5.       Dedicated wards for Pediatrics 

Ward management is equally important and you spend around 12 to 14 months at ward. Wards should accommodate at least 80 to 100 patients because only then you will get to see all varieties of patients. It’s important to see atypical presentations of a common disease and typical presentation of a rare disease as these two are the challenges that we face while practice. Minimum 15 to 20 admissions a day has to be there so that you have no shortage of patients to take history and examine. I learned lumbar puncture and bone marrow biopsy from ward itself. It’s a place where you have to deal with the bystanders also, who may not be very cooperative. It’s good to have an isolation ward for infective disease like diarrhea, measles, chicken pox etc. so that risk of transmission can be minimized. 

6.       Crowded OP and Emergency

I used to see around 50 to 60 patients a day at our OP as our OP patient attendance often exceeded 200. The more you see patients, the more you identify sick children with ease. Also, it’s important to have a follow up so that you can be aware whether your treatment had an impact or not. Casualty OP patient load decides the number of ward admission as the sick children often come at casualty and not at referral OP. Emergency management is an important aspect of Pediatrics just like Internal Medicine. Initial management of shock, foreign body in airway, anaphylaxis and seizures are done at casualty itself and you learn to act fast in those situations by encountering similar situations every day.

7.       Adequate deliveries and good obstetrics services

Unless the obstetrics department is good enough and they are entertaining complicated cases, you won’t get good neonatology exposure. Obstetrics and Neonatology go hand in hand. Pediatrician gives the confidence for the Obstetrician to induce/do LSCS in a preterm pregnancy and patient load at obstetrics is directly proportional to the variety of cases that the neonatology department gets. At the place where I am doing my MD, we deal with 27 week preterm babies also.

8.       Sub-specialties

Just like Internal Medicine, Pediatrics also has specialty postings in the second year of residency. We are posted at Pediatric neurology, Nephrology and Cardiology for few weeks in this year. A good knowledge in these specialties is required to be a good Pediatrician and the era of specialization in Pediatrics has come. These days many are opting for DM courses in Pediatrics and it’s good to have sub-specialties at your college so that you can decide where your interest lies.

9.       Importance for academics and publications.

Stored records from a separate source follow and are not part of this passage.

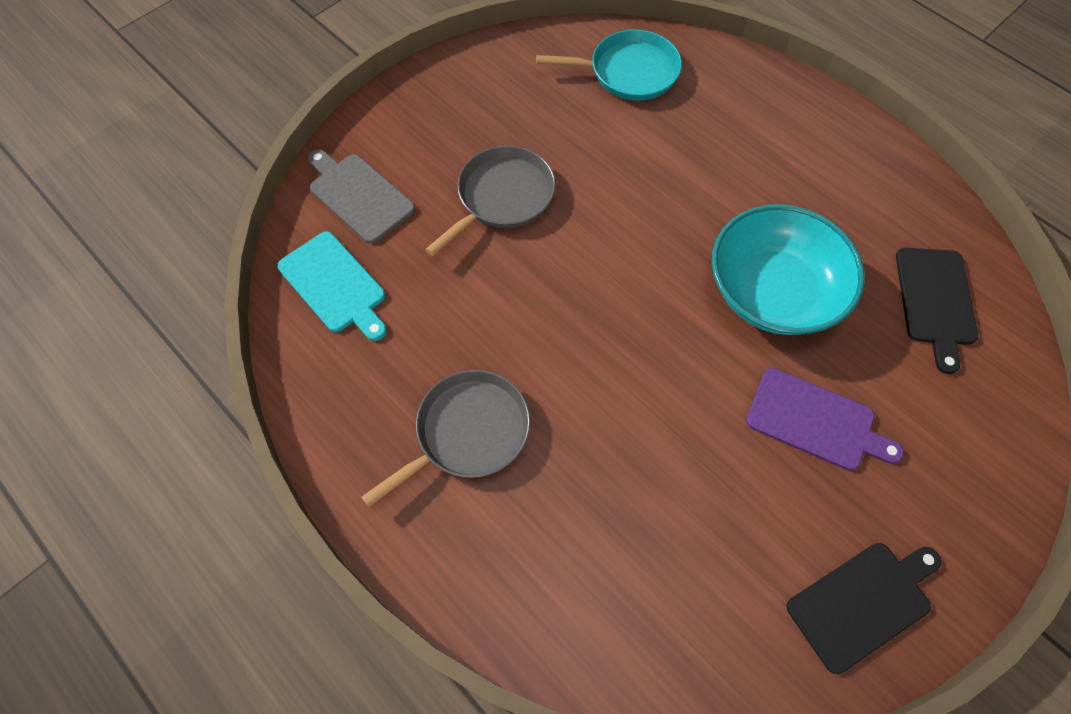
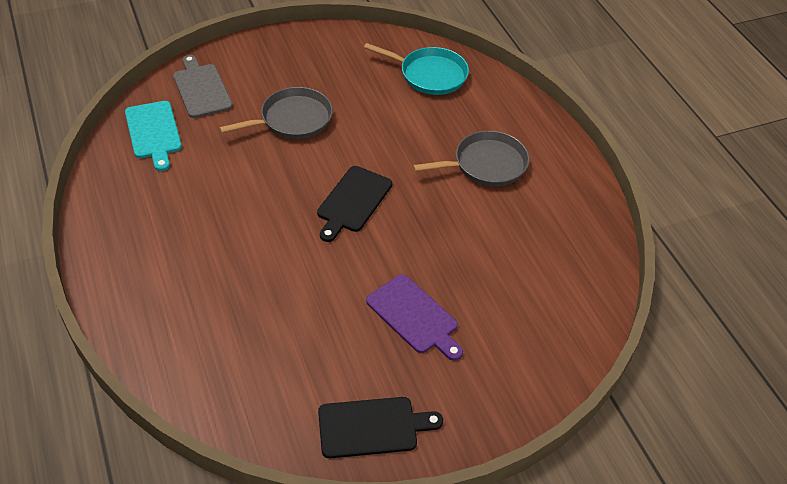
camera: 20 degrees right, 15 degrees down
(467, 432) = (181, 239): grey pan -> grey pan (486, 164)
(773, 291) = (439, 233): turquoise bowl -> none
(935, 301) = (553, 279): black cutting board -> black cutting board (353, 201)

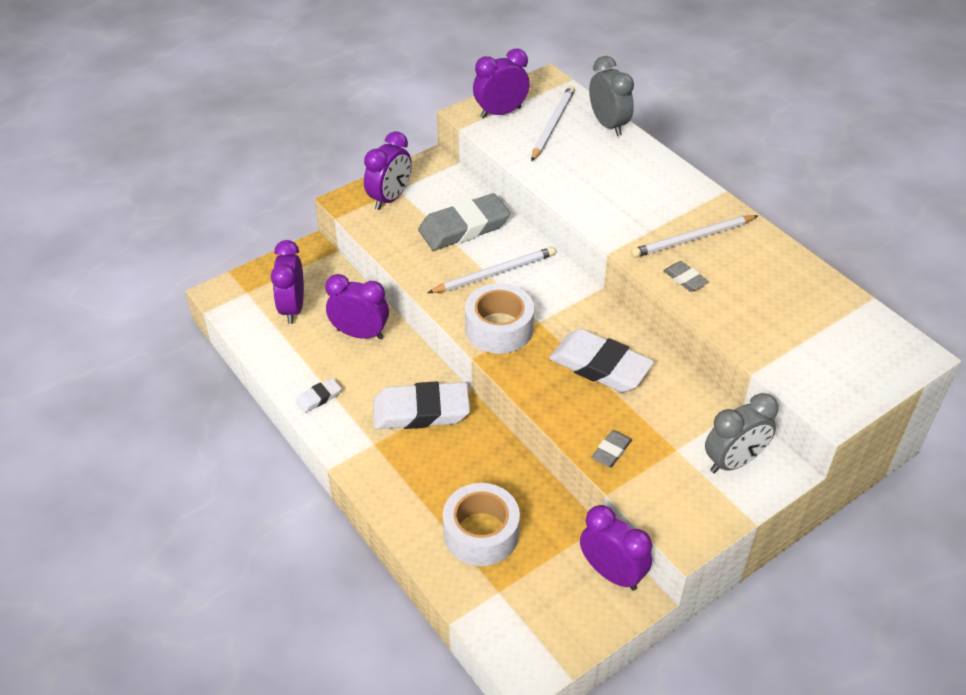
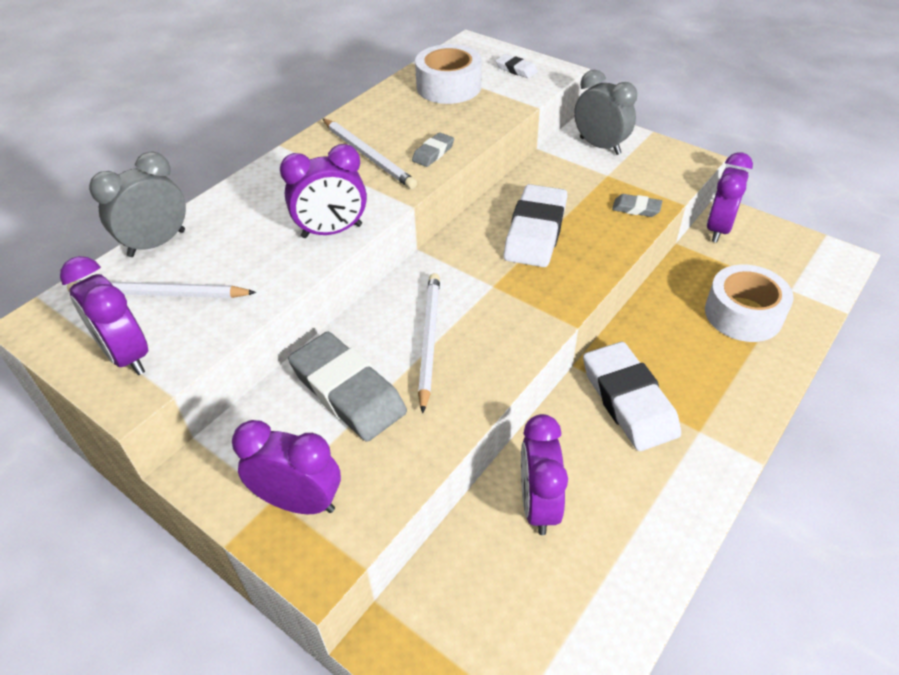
camera: 105 degrees left, 0 degrees up
(292, 308) = (525, 617): purple clock -> purple clock (332, 231)
(319, 398) = (669, 513): white eraser -> white eraser (516, 69)
(494, 273) = (429, 340): white pencil -> white pencil turned 45 degrees clockwise
(499, 328) = (520, 315): white tape -> white tape (449, 87)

A major chunk of medical colleges don’t give importance to academics in their PG curriculum. It’s important to conduct formal class everyday at least one hour so that students can learn the right thing and not what is usually followed. I know people who can do any procedure but don’t know how to plot growth charts. Some basic things have to be taught by a faculty. Similarly, without publications in PubMed indexed journals, you cannot apply for faculty posts in many institutes. It’s important to participate in a few research works so that by the time you finish your residency, you have some publications in your name.